There was also something of a stir in the gossip columns on June 1, 1936—Norma Jeane’s tenth birthday—when the blond star announced that after almost a decade of acting under her mother’s maiden name, she was at last formally changing her own to Jean Harlow. She would thenceforth no longer, after three marriages, be legally Harlean Carpenter McGrew Bern Rosson. About the same time, it was widely touted that Harlow was one of the celebrity volunteers campaigning vigorously for the reelection of President Franklin Roosevelt—a political involvement that much impressed Grace.

Saturdays with Grace were welcome breaks from school and communal living. But in a way it would have been surprising if Norma Jeane did not deem her “Aunt Grace” a variation of Gladys—a fantastic creature who arrived at her own convenience, one to whom she might gradually be unimportant, even negligible. Norma Jeane had, after all, been displaced by the arrival of Doc and one of his daughters.

Page-level text extractions:
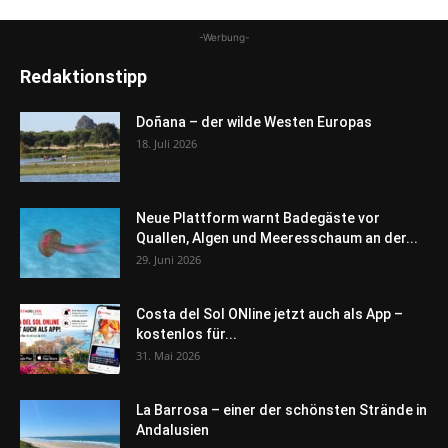
-Werbung-
Redaktionstipp
Doñana – der wilde Westen Europas
18. Juli 2026
Neue Plattform warnt Badegäste vor
Quallen, Algen und Meeresschaum an der...
29. Juni 2026
Costa del Sol ONline jetzt auch als App –
kostenlos für...
31. Mai 2026
La Barrosa – einer der schönsten Strände in
Andalusien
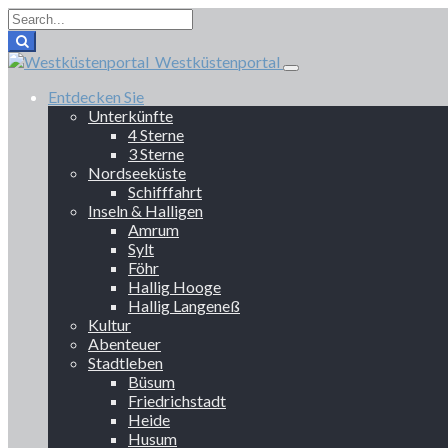
Westküstenportal
Entdecken Sie
Unterkünfte
4 Sterne
3 Sterne
Nordseeküste
Schifffahrt
Inseln & Halligen
Amrum
Sylt
Föhr
Hallig Hooge
Hallig Langeneß
Kultur
Abenteuer
Stadtleben
Büsum
Friedrichstadt
Heide
Husum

• _PROBLEMS TO WORK ON_:
• 1. Translate this sentence from the Norma Jeane passage into Spanish: "Saturdays with Grace were welcome breaks from school and communal living."
• 2. Rename "blond star" to "platinum star" and restate the part of the Norma Jeane passage that opens with the words containing "There was also" and closes with "much impressed Grace.".

• _PER-TASK ANSWERS_:
• 1. Los sábados con Grace eran descansos bienvenidos de la escuela y de la vida comunitaria.

• 2.
There was also something of a stir in the gossip columns on June 1, 1936—Norma Jeane’s tenth birthday—when the platinum star announced that after almost a decade of acting under her mother’s maiden name, she was at last formally changing her own to Jean Harlow. She would thenceforth no longer, after three marriages, be legally Harlean Carpenter McGrew Bern Rosson. About the same time, it was widely touted that Harlow was one of the celebrity volunteers campaigning vigorously for the reelection of President Franklin Roosevelt—a political involvement that much impressed Grace.